== MATERIAL FOR THE TASK

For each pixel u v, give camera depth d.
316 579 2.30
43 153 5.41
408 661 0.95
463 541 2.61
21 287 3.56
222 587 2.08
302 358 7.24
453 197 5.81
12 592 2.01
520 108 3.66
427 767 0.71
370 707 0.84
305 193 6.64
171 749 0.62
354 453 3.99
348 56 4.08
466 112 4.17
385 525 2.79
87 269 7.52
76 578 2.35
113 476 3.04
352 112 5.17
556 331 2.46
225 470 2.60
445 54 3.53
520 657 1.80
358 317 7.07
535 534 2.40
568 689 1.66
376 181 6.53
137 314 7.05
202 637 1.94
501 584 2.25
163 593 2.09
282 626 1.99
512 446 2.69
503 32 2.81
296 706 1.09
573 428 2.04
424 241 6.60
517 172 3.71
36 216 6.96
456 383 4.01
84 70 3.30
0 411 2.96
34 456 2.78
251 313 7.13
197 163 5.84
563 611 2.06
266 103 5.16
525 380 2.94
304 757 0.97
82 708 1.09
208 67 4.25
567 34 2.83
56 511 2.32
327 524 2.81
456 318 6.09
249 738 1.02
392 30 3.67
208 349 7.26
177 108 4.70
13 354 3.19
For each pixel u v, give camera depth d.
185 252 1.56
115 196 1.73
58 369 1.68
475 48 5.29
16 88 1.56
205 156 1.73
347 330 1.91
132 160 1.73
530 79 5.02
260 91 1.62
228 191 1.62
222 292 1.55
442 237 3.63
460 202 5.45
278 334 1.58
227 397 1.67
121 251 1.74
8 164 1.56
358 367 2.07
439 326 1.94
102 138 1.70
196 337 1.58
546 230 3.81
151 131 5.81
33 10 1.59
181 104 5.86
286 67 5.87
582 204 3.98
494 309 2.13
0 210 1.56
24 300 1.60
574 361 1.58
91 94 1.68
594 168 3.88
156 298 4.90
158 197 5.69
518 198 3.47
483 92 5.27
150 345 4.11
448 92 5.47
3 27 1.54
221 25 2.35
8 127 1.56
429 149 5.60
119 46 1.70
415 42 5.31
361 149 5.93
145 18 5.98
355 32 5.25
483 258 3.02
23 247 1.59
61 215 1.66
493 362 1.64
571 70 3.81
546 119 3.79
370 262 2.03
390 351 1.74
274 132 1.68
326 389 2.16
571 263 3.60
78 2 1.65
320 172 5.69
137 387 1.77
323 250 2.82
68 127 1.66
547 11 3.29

====

### ACTIVITY
Reproduce exactly the lines of the records above from the one with "445 54 3.53" to the one with "13 354 3.19", both included, and leave out everything else.

### EXPECTED OUTPUT
445 54 3.53
520 657 1.80
358 317 7.07
535 534 2.40
568 689 1.66
376 181 6.53
137 314 7.05
202 637 1.94
501 584 2.25
163 593 2.09
282 626 1.99
512 446 2.69
503 32 2.81
296 706 1.09
573 428 2.04
424 241 6.60
517 172 3.71
36 216 6.96
456 383 4.01
84 70 3.30
0 411 2.96
34 456 2.78
251 313 7.13
197 163 5.84
563 611 2.06
266 103 5.16
525 380 2.94
304 757 0.97
82 708 1.09
208 67 4.25
567 34 2.83
56 511 2.32
327 524 2.81
456 318 6.09
249 738 1.02
392 30 3.67
208 349 7.26
177 108 4.70
13 354 3.19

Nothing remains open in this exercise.